The relatively sedate Uncle Leroy (Tim Meadows), who has failed the bar exam 15 times, can’t help but offer free “legal” advice even when no one asks for it; most of this has to do with the racist injustice of the world, as when he notes that because people believe a black cat is “bad luck,” his status as a black man (also known as a “cat”) is what induced his wife to leave him. Or again, Nettie and Frank come over with their son Jamal (Kevin L. Phillips), who wishes Todd well even as he longs to be a doctor, an ambition that distresses his mother, competing with her sister Lady Em over whose son might make the most money.

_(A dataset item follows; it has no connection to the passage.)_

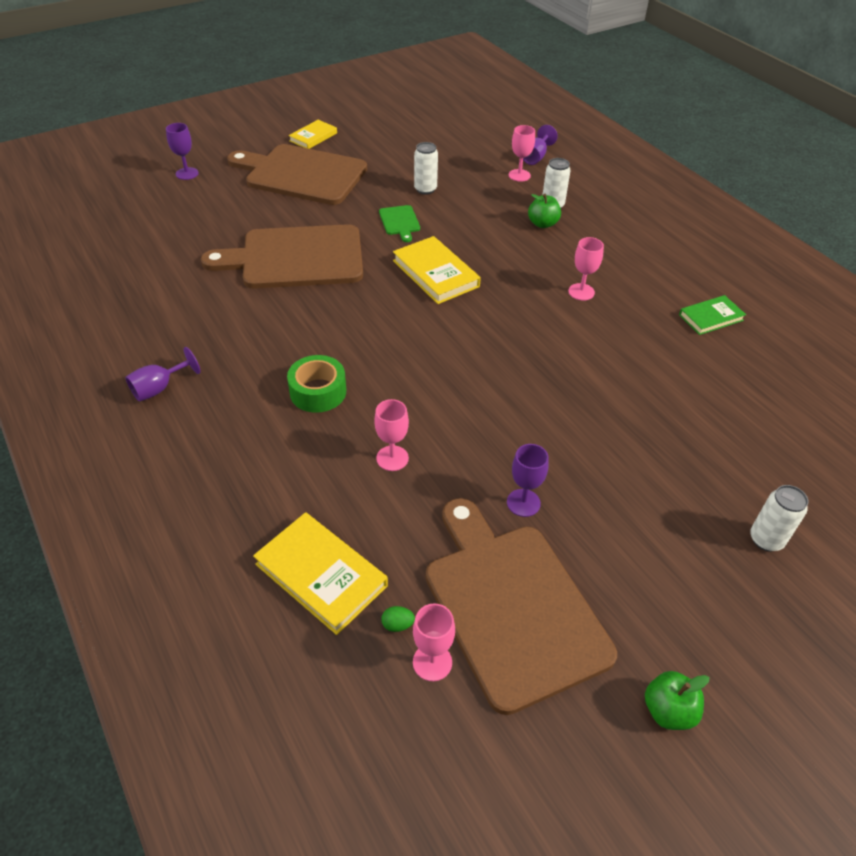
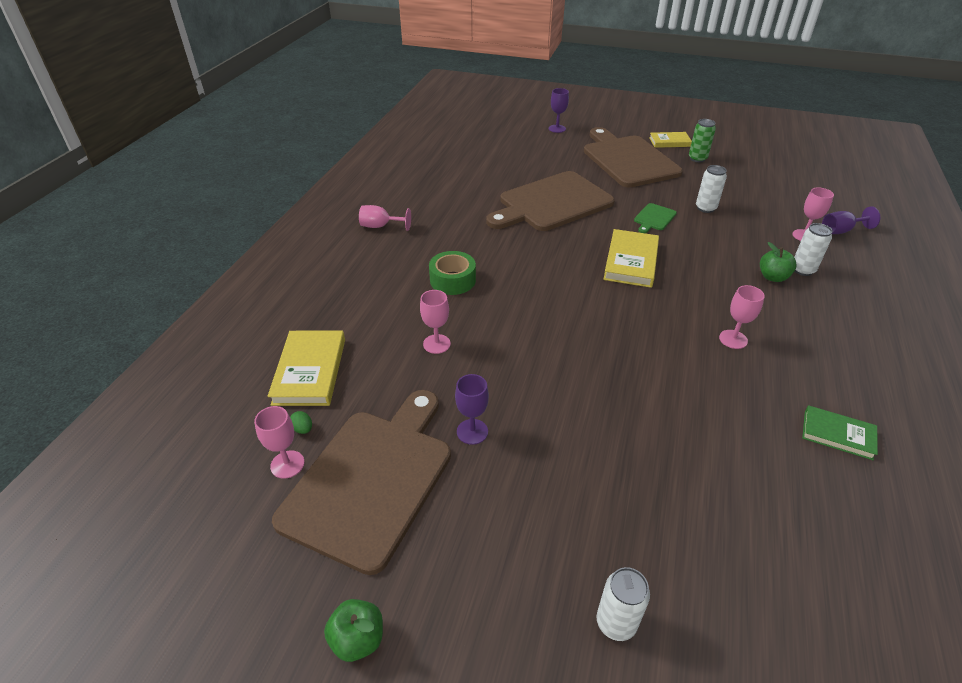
camera: 50 degrees right, 5 degrees down
(159, 388) = (380, 226): purple goblet -> pink goblet
(295, 258) = (551, 203): brown cutting board -> brown cutting board turned 75 degrees counterclockwise
(358, 143) = (697, 158): none -> green can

The nearest neighbors — Judge Crowley (Danny Glover) and Mrs. Crowley (Farrah Fawcett) — provide The Cookout‘s jokes about racists: she’s afraid that “Negroes” have moved in next door, assuming they’re a “gang.” He’s stiff and fearful in his own way, rejecting Todd’s greeting as a fellow “brother” in this Caucasian enclave, at least until he meets up with Willie and Nelson, who offer him some weed. After getting high, he’s ready not only to reclaim his apparently repressed “blackness,” but also to bed his wife. “Tired” doesn’t begin to describe this stereotype.

A few other guests also make “surprise” appearances — whom you know about from the start of the film, even if Todd doesn’t — including the gated community’s wannabe-cop security guard (Latifah), his geeky childhood friend Becky (now grown up into the stunning and self-confident Eve), and Todd’s other, mostly forgotten classmate Bling Bling (Ja Rule) and his sidekick Wheezer (Roberto Vanderpool). Their journey to the cookout begins with Bling Bling’s scheme to force Todd to sign a crowd of stolen sneakers, so he can sell them on E-bay for lots of cash. His eventual arrival at the cookout erupts into mayhem, as he’s outed as a wussy cry baby waving his gun because he can’t do anything else. (The scene makes you think that 50 Cent is right about this guy.)

The film also hates on Bling Bling. He crashes his expensive car and he and Wheeze have to hitch a ride with a man driving a beat up, absolutely stinky truck (this after Wheeze has been sprayed by a skunk, which must have made someone laugh at some point in the filmmaking process, but it’s hard to know why or how). Identified in the credits as the “poo salesman” (Vincent Pastore), this guy collects and sells manure, a job he describes in some detail, to the point that Bling Bling just has to get out. Here, at last, he’s utterly right. Please, please, we all just want to get out.